◆ **What you will do**
Name every act that the passage on Apache Beat says the band played with on tour.
##### Given passage
Apache Beat were a five-piece New York band formed in 2007.

After putting out a slew of singles, Apache Beat released their debut album Last Chants in October 2010. It was recorded, mixed and produced by Martin Bisi and John Agnello in New York and put out on both Inertia Records and Babylon Records. The record had guest performers from Yeah Yeah Yeahs, The Rapture and Blood Orange.

They have toured in the US, UK and Europe playing with such as School of Seven Bells, Gossip, Deerhunter, Crystal Castles, Les Savy Fav and We Are Scientists.

Their sound was inspired by everything from post-punk to krautrock, with their name coming from a term used by Klaus Dinger of Neu! to describe the motorik drum beat.
##########
##### Supplied information
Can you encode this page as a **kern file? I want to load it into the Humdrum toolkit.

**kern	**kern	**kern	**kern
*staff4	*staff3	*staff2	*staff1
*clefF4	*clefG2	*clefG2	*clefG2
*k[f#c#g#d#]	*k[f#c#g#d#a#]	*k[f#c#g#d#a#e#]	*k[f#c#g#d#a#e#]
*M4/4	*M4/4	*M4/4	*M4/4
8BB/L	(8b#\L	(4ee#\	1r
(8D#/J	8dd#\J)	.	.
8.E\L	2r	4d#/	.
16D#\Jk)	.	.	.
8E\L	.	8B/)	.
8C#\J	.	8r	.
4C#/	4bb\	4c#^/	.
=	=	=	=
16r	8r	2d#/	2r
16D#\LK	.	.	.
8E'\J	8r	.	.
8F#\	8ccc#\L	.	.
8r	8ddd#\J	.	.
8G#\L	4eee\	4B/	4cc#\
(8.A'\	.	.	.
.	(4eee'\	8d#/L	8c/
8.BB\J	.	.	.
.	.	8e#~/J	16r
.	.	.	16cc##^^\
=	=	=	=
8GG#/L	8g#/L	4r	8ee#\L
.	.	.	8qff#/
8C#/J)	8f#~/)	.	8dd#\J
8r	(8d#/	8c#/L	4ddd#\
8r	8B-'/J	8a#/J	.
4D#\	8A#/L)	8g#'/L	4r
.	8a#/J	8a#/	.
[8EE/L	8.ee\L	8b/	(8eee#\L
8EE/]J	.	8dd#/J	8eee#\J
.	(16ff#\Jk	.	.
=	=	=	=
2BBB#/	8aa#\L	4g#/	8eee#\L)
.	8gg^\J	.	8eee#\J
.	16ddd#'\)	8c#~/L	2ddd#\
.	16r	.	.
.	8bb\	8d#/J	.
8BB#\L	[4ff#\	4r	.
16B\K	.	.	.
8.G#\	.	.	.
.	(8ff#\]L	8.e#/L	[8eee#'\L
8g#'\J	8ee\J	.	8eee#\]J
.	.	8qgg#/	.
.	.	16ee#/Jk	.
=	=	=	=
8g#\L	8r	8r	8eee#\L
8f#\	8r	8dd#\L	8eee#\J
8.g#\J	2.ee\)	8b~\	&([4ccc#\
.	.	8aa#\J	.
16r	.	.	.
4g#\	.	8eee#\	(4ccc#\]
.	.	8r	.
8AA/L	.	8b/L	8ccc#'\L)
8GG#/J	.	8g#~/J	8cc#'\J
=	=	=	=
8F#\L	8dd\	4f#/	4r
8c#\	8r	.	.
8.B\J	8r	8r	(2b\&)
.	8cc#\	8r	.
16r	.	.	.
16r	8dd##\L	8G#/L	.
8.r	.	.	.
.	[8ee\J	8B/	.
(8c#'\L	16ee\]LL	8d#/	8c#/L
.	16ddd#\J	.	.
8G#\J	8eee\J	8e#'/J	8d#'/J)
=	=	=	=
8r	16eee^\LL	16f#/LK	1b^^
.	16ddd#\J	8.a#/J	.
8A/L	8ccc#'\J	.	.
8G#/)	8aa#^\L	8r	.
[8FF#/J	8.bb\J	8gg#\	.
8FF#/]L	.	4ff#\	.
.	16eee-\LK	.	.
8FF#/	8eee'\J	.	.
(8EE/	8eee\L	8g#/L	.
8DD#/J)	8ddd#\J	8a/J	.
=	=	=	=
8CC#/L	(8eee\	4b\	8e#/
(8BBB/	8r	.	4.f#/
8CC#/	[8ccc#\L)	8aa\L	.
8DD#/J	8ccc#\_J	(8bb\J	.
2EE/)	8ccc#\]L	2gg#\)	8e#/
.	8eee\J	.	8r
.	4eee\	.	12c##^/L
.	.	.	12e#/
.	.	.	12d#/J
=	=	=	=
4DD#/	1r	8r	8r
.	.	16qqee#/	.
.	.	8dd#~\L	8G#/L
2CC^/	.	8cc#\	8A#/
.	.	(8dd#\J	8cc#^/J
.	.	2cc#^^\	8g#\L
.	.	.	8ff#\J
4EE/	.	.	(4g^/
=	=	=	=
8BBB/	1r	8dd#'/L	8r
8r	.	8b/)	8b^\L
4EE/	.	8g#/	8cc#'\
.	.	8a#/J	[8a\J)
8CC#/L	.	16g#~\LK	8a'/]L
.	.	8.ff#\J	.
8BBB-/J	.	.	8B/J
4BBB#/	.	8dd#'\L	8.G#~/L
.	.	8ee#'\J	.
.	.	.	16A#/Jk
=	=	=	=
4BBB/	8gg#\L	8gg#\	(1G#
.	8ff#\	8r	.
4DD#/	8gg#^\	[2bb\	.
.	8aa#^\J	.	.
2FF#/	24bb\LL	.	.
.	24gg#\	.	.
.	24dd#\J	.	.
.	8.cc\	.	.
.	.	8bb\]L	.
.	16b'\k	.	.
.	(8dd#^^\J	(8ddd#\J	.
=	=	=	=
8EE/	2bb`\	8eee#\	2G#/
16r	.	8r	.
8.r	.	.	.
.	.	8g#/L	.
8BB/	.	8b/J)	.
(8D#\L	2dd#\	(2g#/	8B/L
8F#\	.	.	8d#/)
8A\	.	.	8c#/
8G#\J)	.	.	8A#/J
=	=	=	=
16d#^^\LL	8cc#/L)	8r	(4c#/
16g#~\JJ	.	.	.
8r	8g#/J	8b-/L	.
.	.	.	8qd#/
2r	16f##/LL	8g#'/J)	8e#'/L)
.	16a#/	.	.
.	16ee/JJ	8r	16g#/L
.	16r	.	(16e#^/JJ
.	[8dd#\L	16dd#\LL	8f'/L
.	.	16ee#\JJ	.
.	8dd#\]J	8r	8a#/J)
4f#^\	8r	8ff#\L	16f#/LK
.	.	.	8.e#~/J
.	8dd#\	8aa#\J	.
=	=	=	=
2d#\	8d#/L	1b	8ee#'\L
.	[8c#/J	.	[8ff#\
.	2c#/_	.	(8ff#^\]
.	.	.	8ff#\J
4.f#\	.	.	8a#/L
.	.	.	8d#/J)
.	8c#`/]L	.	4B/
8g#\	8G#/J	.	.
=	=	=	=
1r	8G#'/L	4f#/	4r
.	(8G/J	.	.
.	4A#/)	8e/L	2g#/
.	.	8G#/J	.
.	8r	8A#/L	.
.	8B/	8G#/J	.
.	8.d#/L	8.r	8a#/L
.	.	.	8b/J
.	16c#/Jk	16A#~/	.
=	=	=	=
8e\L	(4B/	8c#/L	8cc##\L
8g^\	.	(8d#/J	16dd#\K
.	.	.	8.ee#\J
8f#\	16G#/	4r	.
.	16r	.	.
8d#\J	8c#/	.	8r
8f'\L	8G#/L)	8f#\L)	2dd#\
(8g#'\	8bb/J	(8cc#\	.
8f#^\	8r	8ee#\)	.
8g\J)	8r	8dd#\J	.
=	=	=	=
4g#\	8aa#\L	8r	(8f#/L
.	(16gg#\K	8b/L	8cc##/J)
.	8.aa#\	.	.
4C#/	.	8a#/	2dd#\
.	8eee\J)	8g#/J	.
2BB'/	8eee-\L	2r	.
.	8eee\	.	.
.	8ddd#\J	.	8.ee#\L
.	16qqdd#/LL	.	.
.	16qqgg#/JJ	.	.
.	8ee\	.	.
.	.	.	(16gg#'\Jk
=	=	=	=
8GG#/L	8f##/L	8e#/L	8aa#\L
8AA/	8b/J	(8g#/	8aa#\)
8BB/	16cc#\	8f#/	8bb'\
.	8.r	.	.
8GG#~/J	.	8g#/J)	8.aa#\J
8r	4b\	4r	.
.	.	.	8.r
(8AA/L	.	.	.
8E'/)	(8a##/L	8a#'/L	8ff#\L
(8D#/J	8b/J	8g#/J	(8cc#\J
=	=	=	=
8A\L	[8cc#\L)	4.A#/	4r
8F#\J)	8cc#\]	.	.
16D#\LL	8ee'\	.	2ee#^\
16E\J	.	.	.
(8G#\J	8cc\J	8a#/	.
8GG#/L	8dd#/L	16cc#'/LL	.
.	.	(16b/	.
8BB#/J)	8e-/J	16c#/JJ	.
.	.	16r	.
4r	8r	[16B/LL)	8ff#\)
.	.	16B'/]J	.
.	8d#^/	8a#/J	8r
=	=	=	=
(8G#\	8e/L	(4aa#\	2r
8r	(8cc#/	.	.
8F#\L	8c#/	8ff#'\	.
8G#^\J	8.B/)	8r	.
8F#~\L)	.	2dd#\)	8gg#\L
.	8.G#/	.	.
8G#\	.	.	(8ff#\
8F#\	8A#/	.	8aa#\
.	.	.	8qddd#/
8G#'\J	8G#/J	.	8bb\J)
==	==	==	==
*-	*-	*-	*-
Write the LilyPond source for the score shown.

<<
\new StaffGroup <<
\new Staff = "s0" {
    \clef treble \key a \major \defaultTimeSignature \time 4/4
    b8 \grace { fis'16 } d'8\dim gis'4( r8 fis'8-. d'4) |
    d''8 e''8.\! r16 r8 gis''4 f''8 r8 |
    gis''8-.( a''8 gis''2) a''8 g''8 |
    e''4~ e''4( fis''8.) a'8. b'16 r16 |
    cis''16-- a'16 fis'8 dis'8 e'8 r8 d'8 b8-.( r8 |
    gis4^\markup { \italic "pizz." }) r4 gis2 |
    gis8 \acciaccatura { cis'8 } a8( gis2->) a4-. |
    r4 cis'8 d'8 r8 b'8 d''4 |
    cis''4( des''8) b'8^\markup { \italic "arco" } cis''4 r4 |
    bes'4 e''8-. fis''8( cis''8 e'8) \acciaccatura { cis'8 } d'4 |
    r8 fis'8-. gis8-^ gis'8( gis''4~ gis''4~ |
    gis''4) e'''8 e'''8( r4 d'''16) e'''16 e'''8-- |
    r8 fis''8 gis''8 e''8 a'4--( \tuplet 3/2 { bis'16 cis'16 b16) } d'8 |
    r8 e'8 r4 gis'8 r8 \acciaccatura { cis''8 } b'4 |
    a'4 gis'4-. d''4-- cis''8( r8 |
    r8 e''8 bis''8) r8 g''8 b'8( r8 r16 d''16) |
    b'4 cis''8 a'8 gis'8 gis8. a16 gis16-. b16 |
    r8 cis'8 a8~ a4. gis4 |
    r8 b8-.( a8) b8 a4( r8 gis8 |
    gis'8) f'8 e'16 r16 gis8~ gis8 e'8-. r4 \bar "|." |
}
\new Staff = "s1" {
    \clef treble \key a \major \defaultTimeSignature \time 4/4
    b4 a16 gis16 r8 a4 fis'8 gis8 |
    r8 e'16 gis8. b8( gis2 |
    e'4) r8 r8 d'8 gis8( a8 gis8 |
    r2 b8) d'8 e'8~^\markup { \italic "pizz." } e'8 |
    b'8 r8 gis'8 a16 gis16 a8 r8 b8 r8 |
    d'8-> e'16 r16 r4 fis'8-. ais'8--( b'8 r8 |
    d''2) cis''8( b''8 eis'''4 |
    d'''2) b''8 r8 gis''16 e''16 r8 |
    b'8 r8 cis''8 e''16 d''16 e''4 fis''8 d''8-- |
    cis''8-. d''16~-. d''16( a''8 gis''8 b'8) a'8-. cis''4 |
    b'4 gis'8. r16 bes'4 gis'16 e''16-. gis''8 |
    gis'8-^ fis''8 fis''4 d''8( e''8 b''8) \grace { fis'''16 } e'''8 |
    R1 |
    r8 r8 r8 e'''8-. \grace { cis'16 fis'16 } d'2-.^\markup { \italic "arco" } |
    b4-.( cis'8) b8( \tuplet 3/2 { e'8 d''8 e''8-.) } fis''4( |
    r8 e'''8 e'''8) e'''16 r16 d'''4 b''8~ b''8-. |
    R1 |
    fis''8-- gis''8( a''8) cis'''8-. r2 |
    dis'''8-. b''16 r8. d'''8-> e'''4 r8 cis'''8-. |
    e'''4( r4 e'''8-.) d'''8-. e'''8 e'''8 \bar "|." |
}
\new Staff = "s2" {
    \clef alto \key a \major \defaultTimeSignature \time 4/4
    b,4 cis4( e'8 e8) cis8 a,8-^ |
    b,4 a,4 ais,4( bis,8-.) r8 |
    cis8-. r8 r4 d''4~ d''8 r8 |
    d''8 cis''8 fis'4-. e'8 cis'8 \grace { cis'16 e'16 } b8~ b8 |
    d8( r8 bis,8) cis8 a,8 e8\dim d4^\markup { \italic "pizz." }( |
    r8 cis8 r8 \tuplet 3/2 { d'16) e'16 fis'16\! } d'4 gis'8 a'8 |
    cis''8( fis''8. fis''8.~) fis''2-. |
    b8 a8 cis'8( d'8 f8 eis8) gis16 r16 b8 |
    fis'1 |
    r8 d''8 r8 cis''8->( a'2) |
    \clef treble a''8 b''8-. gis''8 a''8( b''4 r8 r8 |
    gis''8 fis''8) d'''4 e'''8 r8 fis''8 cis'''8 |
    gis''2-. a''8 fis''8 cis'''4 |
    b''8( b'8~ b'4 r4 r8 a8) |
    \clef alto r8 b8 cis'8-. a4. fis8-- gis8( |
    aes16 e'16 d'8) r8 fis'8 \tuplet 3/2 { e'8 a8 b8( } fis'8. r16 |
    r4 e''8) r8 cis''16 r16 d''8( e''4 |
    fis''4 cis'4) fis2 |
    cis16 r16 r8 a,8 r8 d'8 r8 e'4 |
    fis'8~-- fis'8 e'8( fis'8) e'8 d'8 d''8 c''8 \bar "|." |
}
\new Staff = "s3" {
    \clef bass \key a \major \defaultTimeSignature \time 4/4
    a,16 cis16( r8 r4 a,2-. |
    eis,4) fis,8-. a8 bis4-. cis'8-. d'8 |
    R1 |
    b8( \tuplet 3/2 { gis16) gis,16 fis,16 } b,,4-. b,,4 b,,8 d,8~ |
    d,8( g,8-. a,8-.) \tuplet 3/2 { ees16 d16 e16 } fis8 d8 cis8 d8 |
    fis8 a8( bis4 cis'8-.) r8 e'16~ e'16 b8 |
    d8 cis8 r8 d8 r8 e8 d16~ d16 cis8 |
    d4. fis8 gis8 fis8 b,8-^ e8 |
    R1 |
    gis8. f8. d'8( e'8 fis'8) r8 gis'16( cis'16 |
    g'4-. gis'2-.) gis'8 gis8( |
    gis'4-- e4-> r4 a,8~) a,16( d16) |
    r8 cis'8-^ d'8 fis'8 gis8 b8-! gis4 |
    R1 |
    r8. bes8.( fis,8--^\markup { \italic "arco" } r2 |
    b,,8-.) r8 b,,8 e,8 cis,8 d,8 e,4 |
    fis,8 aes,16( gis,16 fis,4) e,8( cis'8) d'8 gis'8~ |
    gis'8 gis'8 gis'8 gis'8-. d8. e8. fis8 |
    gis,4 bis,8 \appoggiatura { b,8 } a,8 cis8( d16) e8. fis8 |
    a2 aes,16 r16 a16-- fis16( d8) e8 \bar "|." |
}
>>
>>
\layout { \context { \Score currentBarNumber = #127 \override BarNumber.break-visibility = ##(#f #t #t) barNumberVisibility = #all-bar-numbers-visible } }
##########
◆ **Output of the exercise**
School of Seven Bells, Gossip, Deerhunter, Crystal Castles, Les Savy Fav, and We Are Scientists.